Illumination dawned on Akiko’s face. She was an art history professor, she’d have seen him before; he produced multiple shows on all aspects of the arts. “Oh—yes, I met him when he was filming a documentary at the British Museum. He’s very...um...” Akiko always liked to pick out the best qualities in anyone she met. She was struggling. “Learned. I believe he has a PhD.”
“And a mind like a snake.” Sabrina made no attempt to speak quietly, so all gratitude to the boisterous dancers at the bar. “He was on the show once, and I had to interview him. Any question he didn’t feel like answering, he twisted to suit himself, and I ended up looking like I had no idea what I was talking about.” Sabrina looked peevish at the memory, although Freddy found it hard to imagine her sister ever feeling discomposed on camera. She’d never had a stupid professional stumble like Freddy had made tonight. “And,” Sabs finished ominously, “as we can see, he’s a mate of Nick Davenport’s.” She would probably use the same tone if she’d said, “And he likes to knock down old ladies in the supermarket.”

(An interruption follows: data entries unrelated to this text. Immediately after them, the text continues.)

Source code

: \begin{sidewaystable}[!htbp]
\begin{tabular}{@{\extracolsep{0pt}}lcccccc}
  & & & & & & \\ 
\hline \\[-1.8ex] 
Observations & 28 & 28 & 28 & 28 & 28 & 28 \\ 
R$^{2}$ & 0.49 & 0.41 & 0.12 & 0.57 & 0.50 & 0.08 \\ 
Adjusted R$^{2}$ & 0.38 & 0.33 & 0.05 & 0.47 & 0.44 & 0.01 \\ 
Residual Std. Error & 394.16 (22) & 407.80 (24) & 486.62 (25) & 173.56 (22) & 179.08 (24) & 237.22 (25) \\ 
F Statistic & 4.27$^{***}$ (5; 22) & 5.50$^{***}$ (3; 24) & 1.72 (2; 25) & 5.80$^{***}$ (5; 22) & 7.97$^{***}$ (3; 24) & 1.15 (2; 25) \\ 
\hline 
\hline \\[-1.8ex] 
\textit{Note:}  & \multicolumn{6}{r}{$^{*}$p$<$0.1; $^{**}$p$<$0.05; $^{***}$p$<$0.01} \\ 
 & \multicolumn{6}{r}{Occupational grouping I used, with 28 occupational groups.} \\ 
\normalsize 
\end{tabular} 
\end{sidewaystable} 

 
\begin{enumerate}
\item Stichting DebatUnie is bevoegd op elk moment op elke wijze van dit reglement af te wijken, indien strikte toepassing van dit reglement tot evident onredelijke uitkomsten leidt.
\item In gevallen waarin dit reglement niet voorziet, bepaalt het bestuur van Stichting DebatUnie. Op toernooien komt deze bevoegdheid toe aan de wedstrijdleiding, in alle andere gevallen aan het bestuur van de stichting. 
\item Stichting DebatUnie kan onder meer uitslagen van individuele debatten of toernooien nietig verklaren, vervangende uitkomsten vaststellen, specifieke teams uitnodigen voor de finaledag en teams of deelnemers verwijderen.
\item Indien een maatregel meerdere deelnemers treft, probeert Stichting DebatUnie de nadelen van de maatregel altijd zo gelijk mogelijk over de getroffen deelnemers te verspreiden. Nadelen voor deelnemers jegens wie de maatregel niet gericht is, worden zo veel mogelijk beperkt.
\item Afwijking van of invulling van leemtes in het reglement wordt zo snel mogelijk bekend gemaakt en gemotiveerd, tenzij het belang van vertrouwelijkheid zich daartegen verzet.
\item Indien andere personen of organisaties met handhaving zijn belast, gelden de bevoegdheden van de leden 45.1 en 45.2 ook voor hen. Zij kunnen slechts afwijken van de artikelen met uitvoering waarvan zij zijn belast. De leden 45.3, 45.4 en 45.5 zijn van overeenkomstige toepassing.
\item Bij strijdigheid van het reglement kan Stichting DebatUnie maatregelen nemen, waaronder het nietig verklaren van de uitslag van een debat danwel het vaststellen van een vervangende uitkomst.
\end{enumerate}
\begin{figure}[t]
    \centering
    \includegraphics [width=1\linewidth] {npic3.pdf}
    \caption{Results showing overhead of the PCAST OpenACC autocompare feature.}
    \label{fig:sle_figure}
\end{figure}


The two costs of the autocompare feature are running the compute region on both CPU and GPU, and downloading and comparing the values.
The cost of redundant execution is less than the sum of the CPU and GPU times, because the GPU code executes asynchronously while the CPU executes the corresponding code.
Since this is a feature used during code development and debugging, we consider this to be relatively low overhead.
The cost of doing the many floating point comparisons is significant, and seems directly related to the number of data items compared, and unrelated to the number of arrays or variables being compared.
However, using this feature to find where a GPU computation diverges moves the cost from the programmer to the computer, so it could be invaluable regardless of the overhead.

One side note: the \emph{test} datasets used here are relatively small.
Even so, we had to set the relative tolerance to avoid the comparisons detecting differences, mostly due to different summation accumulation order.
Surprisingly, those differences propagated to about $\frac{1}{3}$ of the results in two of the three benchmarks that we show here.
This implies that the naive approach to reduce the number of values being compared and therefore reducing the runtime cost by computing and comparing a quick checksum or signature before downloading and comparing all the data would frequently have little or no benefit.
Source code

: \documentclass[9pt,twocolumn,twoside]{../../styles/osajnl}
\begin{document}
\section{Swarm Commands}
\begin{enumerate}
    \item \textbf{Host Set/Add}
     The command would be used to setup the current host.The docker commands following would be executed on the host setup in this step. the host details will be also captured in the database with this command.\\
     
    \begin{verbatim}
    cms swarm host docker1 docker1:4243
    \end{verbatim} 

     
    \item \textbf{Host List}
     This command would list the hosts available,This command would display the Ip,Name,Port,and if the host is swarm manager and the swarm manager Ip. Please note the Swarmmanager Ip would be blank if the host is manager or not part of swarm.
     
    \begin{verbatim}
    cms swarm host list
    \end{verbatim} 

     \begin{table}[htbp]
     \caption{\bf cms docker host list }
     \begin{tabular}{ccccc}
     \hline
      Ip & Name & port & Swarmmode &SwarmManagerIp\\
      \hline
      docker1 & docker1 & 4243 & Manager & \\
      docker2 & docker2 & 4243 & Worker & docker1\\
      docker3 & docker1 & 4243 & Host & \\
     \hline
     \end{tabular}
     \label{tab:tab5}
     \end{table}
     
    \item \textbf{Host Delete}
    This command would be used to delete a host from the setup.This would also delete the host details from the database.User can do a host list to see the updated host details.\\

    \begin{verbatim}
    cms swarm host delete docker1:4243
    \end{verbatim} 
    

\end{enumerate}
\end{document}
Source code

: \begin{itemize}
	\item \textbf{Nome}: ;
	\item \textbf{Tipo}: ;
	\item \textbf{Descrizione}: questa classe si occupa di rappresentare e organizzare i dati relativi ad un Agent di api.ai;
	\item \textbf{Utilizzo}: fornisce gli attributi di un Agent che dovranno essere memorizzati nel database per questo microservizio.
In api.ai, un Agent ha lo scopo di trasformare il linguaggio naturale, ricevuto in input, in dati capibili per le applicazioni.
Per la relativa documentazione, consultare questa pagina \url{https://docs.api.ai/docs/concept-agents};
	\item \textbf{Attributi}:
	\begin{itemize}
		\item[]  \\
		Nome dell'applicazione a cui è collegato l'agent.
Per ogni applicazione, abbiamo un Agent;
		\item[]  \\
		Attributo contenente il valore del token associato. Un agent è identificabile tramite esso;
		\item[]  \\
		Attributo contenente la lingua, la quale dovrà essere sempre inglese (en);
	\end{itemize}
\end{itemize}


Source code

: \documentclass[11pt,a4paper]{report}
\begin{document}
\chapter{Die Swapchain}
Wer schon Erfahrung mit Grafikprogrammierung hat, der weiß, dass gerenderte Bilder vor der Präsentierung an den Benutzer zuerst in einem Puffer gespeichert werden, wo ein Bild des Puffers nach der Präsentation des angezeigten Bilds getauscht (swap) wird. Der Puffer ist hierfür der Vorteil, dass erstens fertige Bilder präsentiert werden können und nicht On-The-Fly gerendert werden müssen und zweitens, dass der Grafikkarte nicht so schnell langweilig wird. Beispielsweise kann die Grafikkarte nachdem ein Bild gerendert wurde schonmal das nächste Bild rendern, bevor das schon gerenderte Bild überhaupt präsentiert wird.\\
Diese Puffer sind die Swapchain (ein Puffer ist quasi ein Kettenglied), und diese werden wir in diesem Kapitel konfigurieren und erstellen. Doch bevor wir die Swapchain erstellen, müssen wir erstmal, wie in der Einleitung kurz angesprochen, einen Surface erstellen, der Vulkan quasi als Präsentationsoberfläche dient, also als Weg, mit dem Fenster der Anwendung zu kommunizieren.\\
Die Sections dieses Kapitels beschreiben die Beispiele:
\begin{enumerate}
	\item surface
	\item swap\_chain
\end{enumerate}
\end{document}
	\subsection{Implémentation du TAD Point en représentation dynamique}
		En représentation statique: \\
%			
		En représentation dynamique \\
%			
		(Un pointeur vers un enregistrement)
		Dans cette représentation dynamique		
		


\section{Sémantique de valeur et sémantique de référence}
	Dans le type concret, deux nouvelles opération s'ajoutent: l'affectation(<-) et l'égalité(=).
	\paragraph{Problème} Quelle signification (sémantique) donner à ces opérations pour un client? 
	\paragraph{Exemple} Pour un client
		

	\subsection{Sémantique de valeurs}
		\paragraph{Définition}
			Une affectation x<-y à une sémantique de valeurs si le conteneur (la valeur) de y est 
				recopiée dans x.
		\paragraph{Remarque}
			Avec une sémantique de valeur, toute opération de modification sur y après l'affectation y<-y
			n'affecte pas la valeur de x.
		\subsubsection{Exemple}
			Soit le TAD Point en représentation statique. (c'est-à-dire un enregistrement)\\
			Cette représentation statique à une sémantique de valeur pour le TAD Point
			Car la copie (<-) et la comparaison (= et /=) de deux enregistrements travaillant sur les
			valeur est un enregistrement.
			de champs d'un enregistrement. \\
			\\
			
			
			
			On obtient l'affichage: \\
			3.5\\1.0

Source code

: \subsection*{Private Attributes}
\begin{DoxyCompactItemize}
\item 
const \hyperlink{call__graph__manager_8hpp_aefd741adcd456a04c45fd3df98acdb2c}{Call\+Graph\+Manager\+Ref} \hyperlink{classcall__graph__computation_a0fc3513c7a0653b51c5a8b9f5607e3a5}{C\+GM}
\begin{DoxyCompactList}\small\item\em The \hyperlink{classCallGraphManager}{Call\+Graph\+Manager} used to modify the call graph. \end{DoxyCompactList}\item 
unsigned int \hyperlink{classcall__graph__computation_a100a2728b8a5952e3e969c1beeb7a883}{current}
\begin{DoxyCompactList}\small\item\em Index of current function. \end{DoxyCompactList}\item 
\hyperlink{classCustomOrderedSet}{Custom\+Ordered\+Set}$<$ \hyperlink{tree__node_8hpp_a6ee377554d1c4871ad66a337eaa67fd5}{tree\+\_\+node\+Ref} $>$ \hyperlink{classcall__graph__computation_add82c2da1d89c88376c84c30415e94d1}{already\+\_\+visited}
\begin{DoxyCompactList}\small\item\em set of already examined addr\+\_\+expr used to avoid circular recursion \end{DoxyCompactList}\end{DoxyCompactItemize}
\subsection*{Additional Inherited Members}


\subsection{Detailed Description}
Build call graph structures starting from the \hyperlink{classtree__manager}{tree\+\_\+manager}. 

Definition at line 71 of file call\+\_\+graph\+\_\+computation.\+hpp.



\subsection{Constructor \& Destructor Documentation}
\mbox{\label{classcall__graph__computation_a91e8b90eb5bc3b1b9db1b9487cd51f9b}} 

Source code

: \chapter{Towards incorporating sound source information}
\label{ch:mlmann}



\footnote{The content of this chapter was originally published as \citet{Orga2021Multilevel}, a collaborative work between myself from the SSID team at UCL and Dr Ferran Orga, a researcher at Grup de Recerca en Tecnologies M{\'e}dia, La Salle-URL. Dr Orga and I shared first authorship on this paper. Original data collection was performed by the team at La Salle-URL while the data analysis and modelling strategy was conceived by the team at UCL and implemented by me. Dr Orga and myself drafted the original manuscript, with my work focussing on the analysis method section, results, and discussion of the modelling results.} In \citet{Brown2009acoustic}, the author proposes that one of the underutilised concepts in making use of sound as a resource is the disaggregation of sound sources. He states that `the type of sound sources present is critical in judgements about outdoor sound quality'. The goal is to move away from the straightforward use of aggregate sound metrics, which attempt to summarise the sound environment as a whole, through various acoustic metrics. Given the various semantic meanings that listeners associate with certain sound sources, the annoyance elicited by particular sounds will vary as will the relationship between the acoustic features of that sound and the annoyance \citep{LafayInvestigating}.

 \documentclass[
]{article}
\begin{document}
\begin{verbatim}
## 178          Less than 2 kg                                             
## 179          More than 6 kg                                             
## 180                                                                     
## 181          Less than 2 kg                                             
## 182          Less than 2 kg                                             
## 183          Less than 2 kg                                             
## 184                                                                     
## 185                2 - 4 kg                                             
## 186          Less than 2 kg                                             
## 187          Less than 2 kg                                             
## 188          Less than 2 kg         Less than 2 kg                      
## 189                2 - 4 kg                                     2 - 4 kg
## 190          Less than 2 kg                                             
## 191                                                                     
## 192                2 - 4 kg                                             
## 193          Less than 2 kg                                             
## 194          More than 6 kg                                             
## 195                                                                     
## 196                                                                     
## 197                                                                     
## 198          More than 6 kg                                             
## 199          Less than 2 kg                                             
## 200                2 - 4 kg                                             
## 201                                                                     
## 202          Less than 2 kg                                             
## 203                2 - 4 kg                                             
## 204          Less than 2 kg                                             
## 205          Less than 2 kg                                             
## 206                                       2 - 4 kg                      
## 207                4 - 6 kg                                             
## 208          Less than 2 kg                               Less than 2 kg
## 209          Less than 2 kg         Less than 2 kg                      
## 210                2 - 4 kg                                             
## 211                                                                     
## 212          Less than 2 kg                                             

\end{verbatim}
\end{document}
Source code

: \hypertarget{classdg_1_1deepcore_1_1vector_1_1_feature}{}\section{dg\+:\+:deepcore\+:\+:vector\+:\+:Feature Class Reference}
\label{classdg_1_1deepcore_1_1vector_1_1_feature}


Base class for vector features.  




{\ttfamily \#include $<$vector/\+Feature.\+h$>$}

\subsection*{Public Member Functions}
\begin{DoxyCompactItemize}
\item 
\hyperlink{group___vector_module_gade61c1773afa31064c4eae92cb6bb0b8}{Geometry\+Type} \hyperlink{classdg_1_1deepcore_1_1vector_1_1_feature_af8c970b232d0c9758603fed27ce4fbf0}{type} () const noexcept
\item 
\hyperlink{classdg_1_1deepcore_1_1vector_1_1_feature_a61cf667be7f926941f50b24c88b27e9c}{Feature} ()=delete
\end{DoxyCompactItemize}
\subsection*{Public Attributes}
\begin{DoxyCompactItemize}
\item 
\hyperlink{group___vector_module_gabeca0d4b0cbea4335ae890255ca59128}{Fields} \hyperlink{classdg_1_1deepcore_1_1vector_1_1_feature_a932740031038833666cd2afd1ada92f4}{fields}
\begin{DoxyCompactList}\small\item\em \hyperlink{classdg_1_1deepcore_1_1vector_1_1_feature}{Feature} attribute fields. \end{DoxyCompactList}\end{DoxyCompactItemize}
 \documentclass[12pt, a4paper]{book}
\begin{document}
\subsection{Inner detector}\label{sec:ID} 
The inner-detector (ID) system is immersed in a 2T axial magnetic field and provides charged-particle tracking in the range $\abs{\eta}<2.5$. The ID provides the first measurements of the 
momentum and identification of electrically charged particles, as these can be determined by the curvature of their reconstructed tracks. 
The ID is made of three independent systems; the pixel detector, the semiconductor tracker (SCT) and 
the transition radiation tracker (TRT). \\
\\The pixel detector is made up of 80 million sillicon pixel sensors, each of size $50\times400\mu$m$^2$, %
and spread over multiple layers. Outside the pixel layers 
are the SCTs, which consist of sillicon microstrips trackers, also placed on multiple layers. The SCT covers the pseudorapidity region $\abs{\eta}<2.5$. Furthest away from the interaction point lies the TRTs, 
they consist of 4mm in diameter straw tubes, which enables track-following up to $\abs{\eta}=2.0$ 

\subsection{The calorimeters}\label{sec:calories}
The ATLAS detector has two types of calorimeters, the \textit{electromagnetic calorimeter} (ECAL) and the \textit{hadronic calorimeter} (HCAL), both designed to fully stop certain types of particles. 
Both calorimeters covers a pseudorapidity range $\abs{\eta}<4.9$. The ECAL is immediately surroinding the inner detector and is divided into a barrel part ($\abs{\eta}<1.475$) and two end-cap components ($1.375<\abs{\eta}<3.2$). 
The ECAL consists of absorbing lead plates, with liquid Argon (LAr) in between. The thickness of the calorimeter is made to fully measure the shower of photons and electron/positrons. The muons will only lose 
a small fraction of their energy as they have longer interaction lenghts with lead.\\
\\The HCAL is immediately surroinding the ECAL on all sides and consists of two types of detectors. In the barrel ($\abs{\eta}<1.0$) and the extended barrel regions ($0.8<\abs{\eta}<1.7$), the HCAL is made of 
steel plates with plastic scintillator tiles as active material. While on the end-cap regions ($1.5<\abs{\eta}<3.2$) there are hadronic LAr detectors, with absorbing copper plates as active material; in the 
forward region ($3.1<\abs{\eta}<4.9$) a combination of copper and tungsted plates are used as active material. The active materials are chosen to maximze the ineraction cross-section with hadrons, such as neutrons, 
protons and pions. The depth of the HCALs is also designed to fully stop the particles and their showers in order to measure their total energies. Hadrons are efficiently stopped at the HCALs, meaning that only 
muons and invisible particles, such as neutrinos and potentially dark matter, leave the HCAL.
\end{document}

On the charge of being uncooperative in interviews, Freddy didn’t entirely blame Ford-Griffin. As much as she loved Sabrina and obviously supported her career—go team—she still had haunting memories of the one time she’d had to do a talk show interview. Incidentally, with Nick Davenport. Who was a right nosy bastard beneath the slick veneer. He’d tried to suggest she was the latest Other Woman in a co-star’s train wreck of a marriage. Not likely.
A spark of amusement returned as her sister visibly simmered. “I see inter-show relations are as cordial as ever.”